To extend or not to extend, that is the question many business owners and individuals face each year. There are important reasons for considering each option. We've listed common situations to think about that will help you to make the best decision for you and your business.
Top Reasons for Filing on Time:
You Owe Taxes: If you expect to owe taxes to the IRS, extending your return will not give you extra time to pay. Interest will accrue and fees may be charged. Currently, IRS interest rates are at 8% annually, and the Failure to Pay penalty is an additional .5% of the total tax due per month. There may also be an Underpayment Fee charged depending on the situation. Paying estimated taxes before the due date will reduce this risk if you do extend.
To Receive Your Refund Faster: If you expect a refund, filing on time will allow you to get your refund more quickly.
You Need Copies of Tax Returns: There are many reasons people need a copy of their tax returns from financial aid to bank loans. If you anticipate needing a copy of your prior year tax return, it is a good reason to file early.
Top Reasons to Consider Extension:
Fund a Self-Employed Retirement Plan: For self-employed individuals, an extension allows extra time to contribute to retirement accounts like a solo 401(k) or SEP IRA. The employee contribution still must be made before the end of the tax year.
Take Extra Time to Make Elections: Extensions provide additional time to consider and make informed decisions regarding tax elections or strategies.
Waiting for K1: When you are waiting for a K1 or other documents needed for filing taxes, you may need to extend for a period of time.
Earning a high return: If you are earning a high that is well above the interest and penalty you will owe to the IRS, you may elect to extend your return and make later payments.
Bookkeeping isn't complete: If your financial records aren't up to date, you may need to extend.

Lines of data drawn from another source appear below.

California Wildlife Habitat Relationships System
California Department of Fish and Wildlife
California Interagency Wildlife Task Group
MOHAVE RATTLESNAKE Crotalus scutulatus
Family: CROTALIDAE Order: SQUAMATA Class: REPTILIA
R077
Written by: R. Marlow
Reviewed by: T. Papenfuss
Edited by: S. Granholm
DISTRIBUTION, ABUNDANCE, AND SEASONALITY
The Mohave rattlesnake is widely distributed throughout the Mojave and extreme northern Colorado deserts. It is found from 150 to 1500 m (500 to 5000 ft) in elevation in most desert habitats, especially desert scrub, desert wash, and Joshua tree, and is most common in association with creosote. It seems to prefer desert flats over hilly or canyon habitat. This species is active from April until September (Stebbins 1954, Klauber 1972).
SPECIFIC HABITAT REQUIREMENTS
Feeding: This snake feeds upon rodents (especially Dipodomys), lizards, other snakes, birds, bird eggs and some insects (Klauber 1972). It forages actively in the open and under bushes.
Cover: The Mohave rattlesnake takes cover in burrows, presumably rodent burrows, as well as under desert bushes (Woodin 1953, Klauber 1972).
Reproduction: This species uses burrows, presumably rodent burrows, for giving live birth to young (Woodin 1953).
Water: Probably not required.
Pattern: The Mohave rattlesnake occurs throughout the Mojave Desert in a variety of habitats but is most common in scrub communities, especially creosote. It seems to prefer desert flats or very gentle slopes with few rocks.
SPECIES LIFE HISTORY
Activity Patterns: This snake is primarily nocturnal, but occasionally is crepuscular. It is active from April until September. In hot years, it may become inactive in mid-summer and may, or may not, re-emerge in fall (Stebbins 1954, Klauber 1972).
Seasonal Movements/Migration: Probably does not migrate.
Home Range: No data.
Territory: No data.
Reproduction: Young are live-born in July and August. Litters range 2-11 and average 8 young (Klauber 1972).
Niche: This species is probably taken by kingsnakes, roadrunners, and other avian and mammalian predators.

You may want to consider a professional bookkeeper that can save you money on IRS interest and fees.
Improve the Accuracy of Your Return: If you’re expecting a refund, filing an extension ensures you have more time to prepare documents, and carefully complete your return to minimize mistakes and claim any eligible deductions. Rushing to meet the original deadline can lead to errors.
Audit: By filing your taxes 3-6 months after the deadline, some tax experts believe it may delay or reduce your chances of being audited. However, there are no statistics available from the IRS, so the impact hasn't been quantified.
Other things to keep in mind:
Marital Filing Status Cannot Change: Once the original deadline passes, you cannot switch from married filing jointly to separately, whether on the original form or on the extension request.
Funding an IRA: Filing an extension gives you more time to file but it does not extend the deadline for funding a traditional or Roth IRA.
Do something by the tax due date:
If you expect to pay taxes, letting the original tax due date pass without filing at least an extension results in a Failure to File penalty is 5% of the tax due per month your return is overdue, up to 25% of the total tax bill. This is on top of the interest accruing at 8% annually (for 2024), the Failure to Pay penalty of an additional .5% per month, and the possible Underpayment Fee, if applicable.
If you expect a refund and don't file a return, you have just 3 years from the original due date to file. If you do not, your refund will be gone forever. If you extended but didn't file your return, you would have an extra 6 months, i.e. three years from the extension due date.
Remember that an extension provides additional time to file, but it does not grant extra time to pay any taxes owed. Consider your situation carefully and decide whether an extension aligns with your needs and circumstances.